14 thoughts on “Pretty coffee stains

  1. Emily, These are beautiful! Thanks for posting as this technique is not anything I ever would have seen on my own. I love surprises and am somewhat obsessive so I would have fun using these mugs over and over, looking closely for minute changes.

    I like medium glazes so that I can see the color of the tea, but not the stains. Lester’s green mugs are a perfect balance between the two.

    nora

  2. Hi Emily, I actually prefer a simple white inside, but after seeing the stained cups, I have to say that I like that as well! Do you know what kind of glaze that is and how it is applied?
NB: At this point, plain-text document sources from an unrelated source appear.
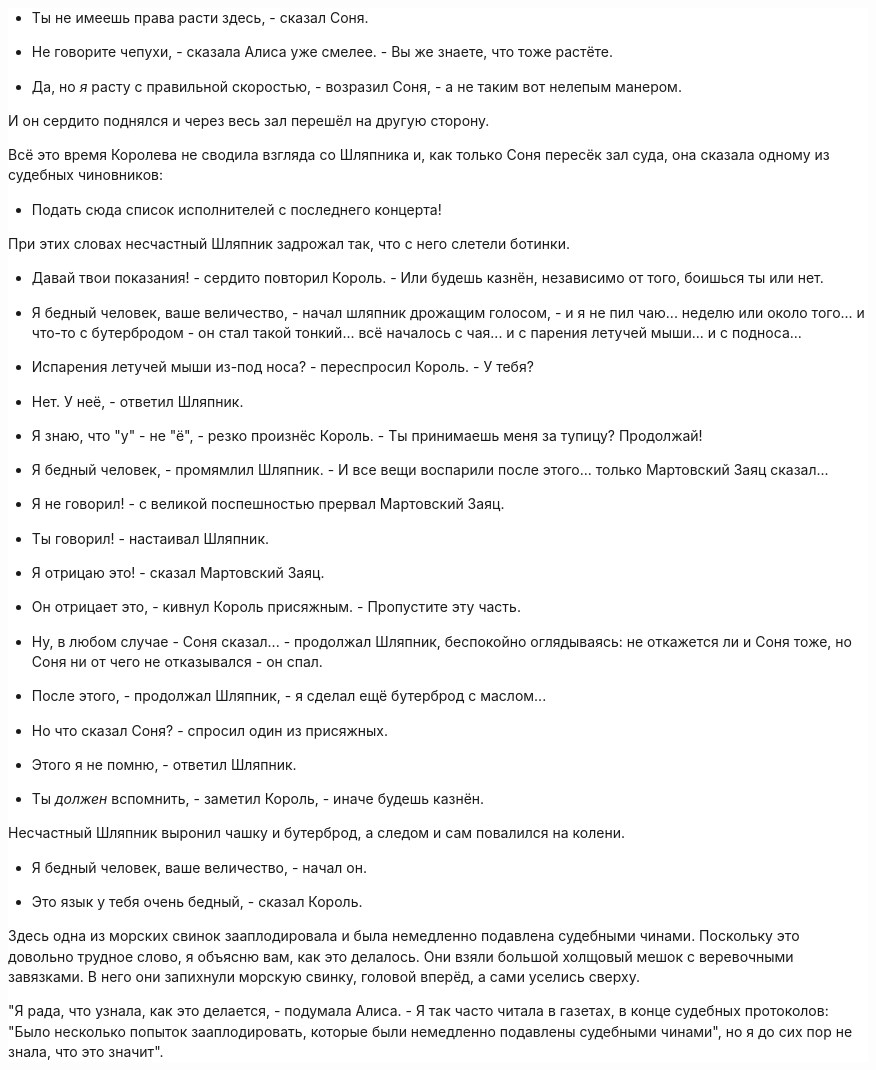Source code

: - Ты не имеешь права расти здесь, - сказал Соня.
    
- Не говорите чепухи, - сказала Алиса уже смелее. - Вы же знаете, что тоже растёте.
    
- Да, но _я_ расту с правильной скоростью, - возразил Соня, - а не таким вот нелепым манером.
    

И он сердито поднялся и через весь зал перешёл на другую сторону.

Всё это время Королева не сводила взгляда со Шляпника и, как только Соня пересёк зал суда, она сказала одному из судебных чиновников:

- Подать сюда список исполнителей с последнего концерта!

При этих словах несчастный Шляпник задрожал так, что с него слетели ботинки.

- Давай твои показания! - сердито повторил Король. - Или будешь казнён, независимо от того, боишься ты или нет.
    
- Я бедный человек, ваше величество, - начал шляпник дрожащим голосом, - и я не пил чаю... неделю или около того... и что-то с бутербродом - он стал такой тонкий... всё началось с чая... и с парения летучей мыши... и с подноса...
    
- Испарения летучей мыши из-под носа? - переспросил Король. - У тебя?
    
- Нет. У неё, - ответил Шляпник.
    
- Я знаю, что "у" - не "ё", - резко произнёс Король. - Ты принимаешь меня за тупицу? Продолжай!
    
- Я бедный человек, - промямлил Шляпник. - И все вещи воспарили после этого... только Мартовский Заяц сказал...
    
- Я не говорил! - с великой поспешностью прервал Мартовский Заяц.
    
- Ты говорил! - настаивал Шляпник.
    
- Я отрицаю это! - сказал Мартовский Заяц.
    
- Он отрицает это, - кивнул Король присяжным. - Пропустите эту часть.
    
- Ну, в любом случае - Соня сказал... - продолжал Шляпник, беспокойно оглядываясь: не откажется ли и Соня тоже, но Соня ни от чего не отказывался - он спал.
    
- После этого, - продолжал Шляпник, - я сделал ещё бутерброд с маслом...
    
- Но что сказал Соня? - спросил один из присяжных.
    
- Этого я не помню, - ответил Шляпник.
    
- Ты _должен_ вспомнить, - заметил Король, - иначе будешь казнён.
    

Несчастный Шляпник выронил чашку и бутерброд, а следом и сам повалился на колени.

- Я бедный человек, ваше величество, - начал он.
    
- Это язык у тебя очень бедный, - сказал Король.
    

Здесь одна из морских свинок зааплодировала и была немедленно подавлена судебными чинами. Поскольку это довольно трудное слово, я объясню вам, как это делалось. Они взяли большой холщовый мешок с веревочными завязками. В него они запихнули морскую свинку, головой вперёд, а сами уселись сверху.

"Я рада, что узнала, как это делается, - подумала Алиса. - Я так часто читала в газетах, в конце судебных протоколов: "Было несколько попыток зааплодировать, которые были немедленно подавлены судебными чинами", но я до сих пор не знала, что это значит".

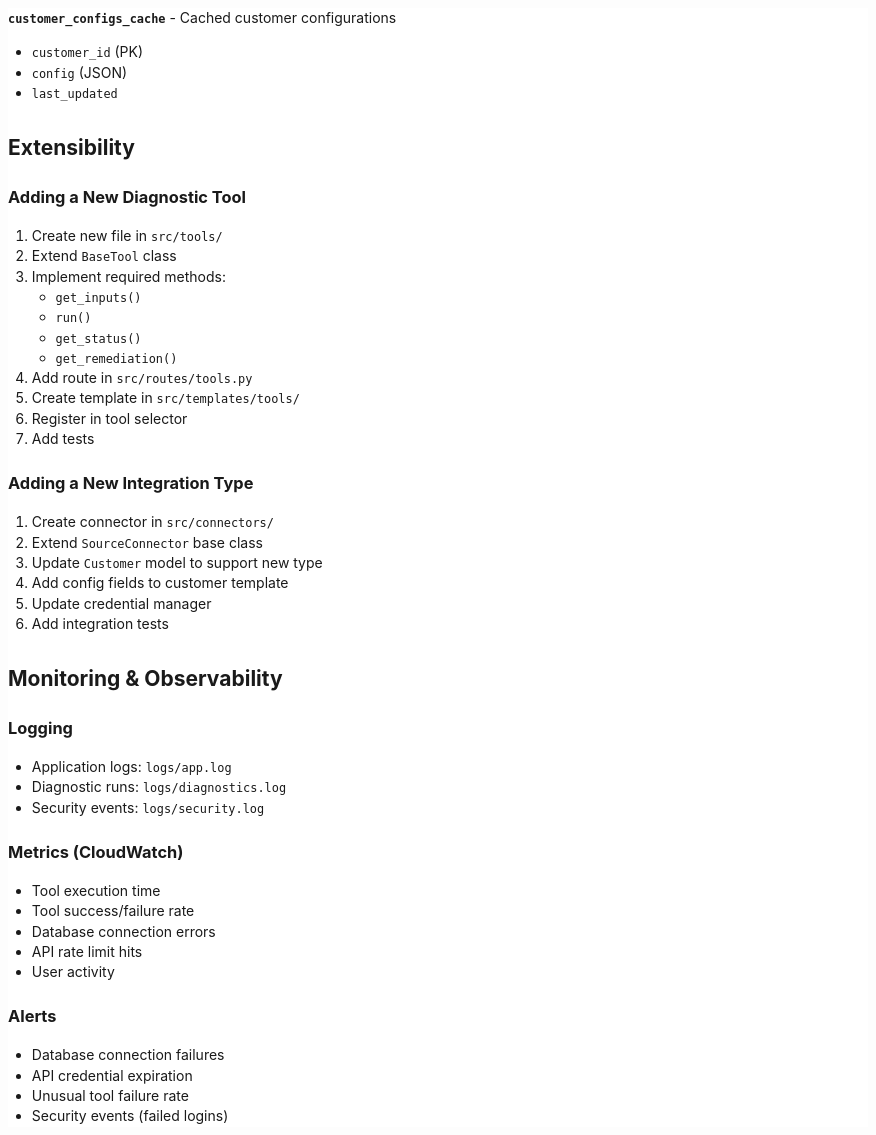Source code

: **`customer_configs_cache`** - Cached customer configurations
- `customer_id` (PK)
- `config` (JSON)
- `last_updated`

## Extensibility

### Adding a New Diagnostic Tool

1. Create new file in `src/tools/`
2. Extend `BaseTool` class
3. Implement required methods:
   - `get_inputs()`
   - `run()`
   - `get_status()`
   - `get_remediation()`
4. Add route in `src/routes/tools.py`
5. Create template in `src/templates/tools/`
6. Register in tool selector
7. Add tests

### Adding a New Integration Type

1. Create connector in `src/connectors/`
2. Extend `SourceConnector` base class
3. Update `Customer` model to support new type
4. Add config fields to customer template
5. Update credential manager
6. Add integration tests

## Monitoring & Observability

### Logging

- Application logs: `logs/app.log`
- Diagnostic runs: `logs/diagnostics.log`
- Security events: `logs/security.log`

### Metrics (CloudWatch)

- Tool execution time
- Tool success/failure rate
- Database connection errors
- API rate limit hits
- User activity

### Alerts

- Database connection failures
- API credential expiration
- Unusual tool failure rate
- Security events (failed logins)
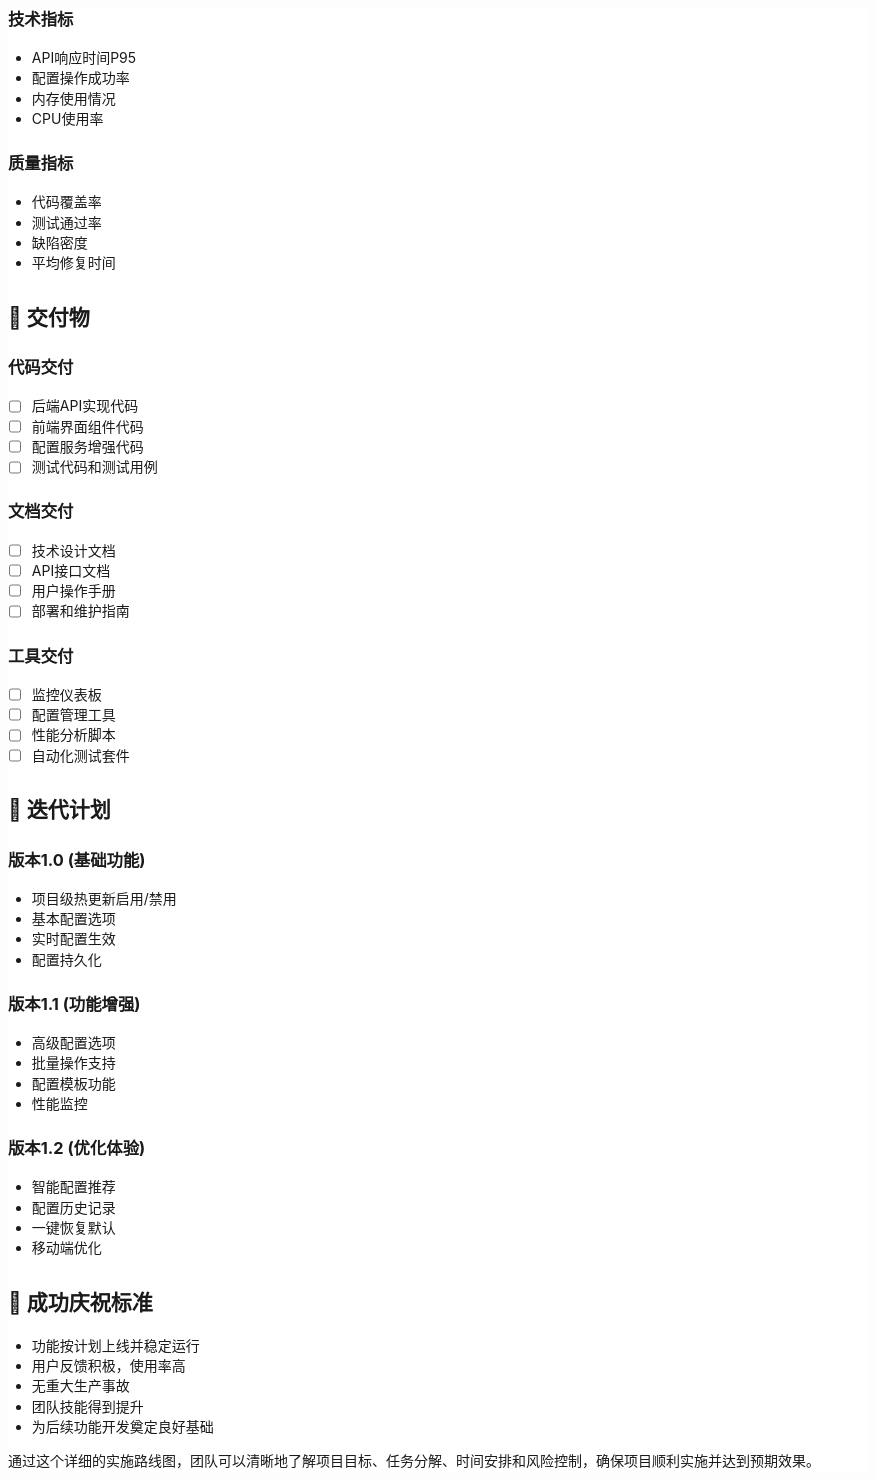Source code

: ### 技术指标
- API响应时间P95
- 配置操作成功率
- 内存使用情况
- CPU使用率

### 质量指标
- 代码覆盖率
- 测试通过率
- 缺陷密度
- 平均修复时间

## 📝 交付物

### 代码交付
- [ ] 后端API实现代码
- [ ] 前端界面组件代码
- [ ] 配置服务增强代码
- [ ] 测试代码和测试用例

### 文档交付
- [ ] 技术设计文档
- [ ] API接口文档
- [ ] 用户操作手册
- [ ] 部署和维护指南

### 工具交付
- [ ] 监控仪表板
- [ ] 配置管理工具
- [ ] 性能分析脚本
- [ ] 自动化测试套件

## 🔄 迭代计划

### 版本1.0 (基础功能)
- 项目级热更新启用/禁用
- 基本配置选项
- 实时配置生效
- 配置持久化

### 版本1.1 (功能增强)
- 高级配置选项
- 批量操作支持
- 配置模板功能
- 性能监控

### 版本1.2 (优化体验)
- 智能配置推荐
- 配置历史记录
- 一键恢复默认
- 移动端优化

## 🎉 成功庆祝标准

- 功能按计划上线并稳定运行
- 用户反馈积极，使用率高
- 无重大生产事故
- 团队技能得到提升
- 为后续功能开发奠定良好基础

通过这个详细的实施路线图，团队可以清晰地了解项目目标、任务分解、时间安排和风险控制，确保项目顺利实施并达到预期效果。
Take care, Melanie.

  3. i’ve never really had anyone critical of my liner glazes. i only have two-a 4321 celadon and an ash celadon, depending on where in the kiln the pots are going. they’re both green, the ash a little darker than the celadon. i use mostly natural materials so crazing is something that i can’t really control so i purposely don’t mess with light colored glazes(or shinos). that controlled staining is pretty sweet though.

  4. I love this concept! I am a heavy tea & coffee drinker. I would love to know how to create this effect.

    I do pay attention to color and how it will look with liquid. For mugs/cups I like to use light colors if I use any color at all.

  5. I once had a customer return a set of coffee mugs convinced it was the glaze rubbing off on the washcloth.
    He asked me straight out if he was going to die from my coffee mugs because he was sure it was glaze…..
    I took them back and cleaned the coffee stains out of them and after much thought wrote him a check for his money back.
    There was no way I could convince this person that it was coffee and not glaze.
    You win some you lose some- sure wish he could see these!
    With some glazes you can, if you want to, use a little bleach water.
    We had a potter friend who would throw his mugs through a bisque to get rid of the stains-

  6. I think a lot of us bank on the concept that the piece is only complete once its in use but I think this may be the first evidence I’ve seen of any one planning this far into a piece’s life, and in such a careful, thoughtful way.

    No preference on the light or dark, but strong preference for pots that change over time. I think I might prefer something a little more subtle, or possibly less ordered than Wood’s pieces posted above.

  7. Wow, that’s brilliant!

    I prefer a glossy, light colored liner glaze – cream-colored is nice – because I like to see the color of tea in a cup, just because it’s pretty :) It’s a good point to make different colors of lining though, I never thought that some people would prefer dark vs. light.

  8. Wow! Exciting work. I too am very curious about the method to achieve this.

    I use light colored liners in my mugs. I’m not really a morning person, so a light color helps me prevent over filling. I also to stick to light colors because they tend to have fewer colorant (ie heavy metals) in the glaze, and therefor safer for functional use. I understand that you can have a perfectly safe dark color glaze. Personal, I just like to keep things simple so most of the time I don’t use dark glazes on the inside of mugs.
    I also find a dark glaze on the outside with a lighter color on the inside more visually exciting.

  9. I meant to comment yesterday when I landed on your blog, but was distracted and explored some of your pages instead.

    This is so cool – love how these evolve over time….

  10. I’m guessing the design is etched in there? surely that can’t be a manipulated craze, right? I’m one of those anti-stain people but this is a really neat idea. I like any pots that bear an underlying conceptual message.

    Thanks for sharing this, I very glad I saw it!

  11. Emily – thanks for sharing this post!! What a cool technique. I may pick your brain in class next week to find out if we could do this in the studio :)

  12. Wow! Controlled staining is a whole new frontier to think about. It is so interesting to consider this possibility when some of my own favorite pots in my kitchen have evolved so nicely but randomly through use. I am not much of a surface decrator myself, but I love the idea of being able to hide messages or details that only reveal themselves over time. Thanks as always for feeding the rest of us such interesting things to consider!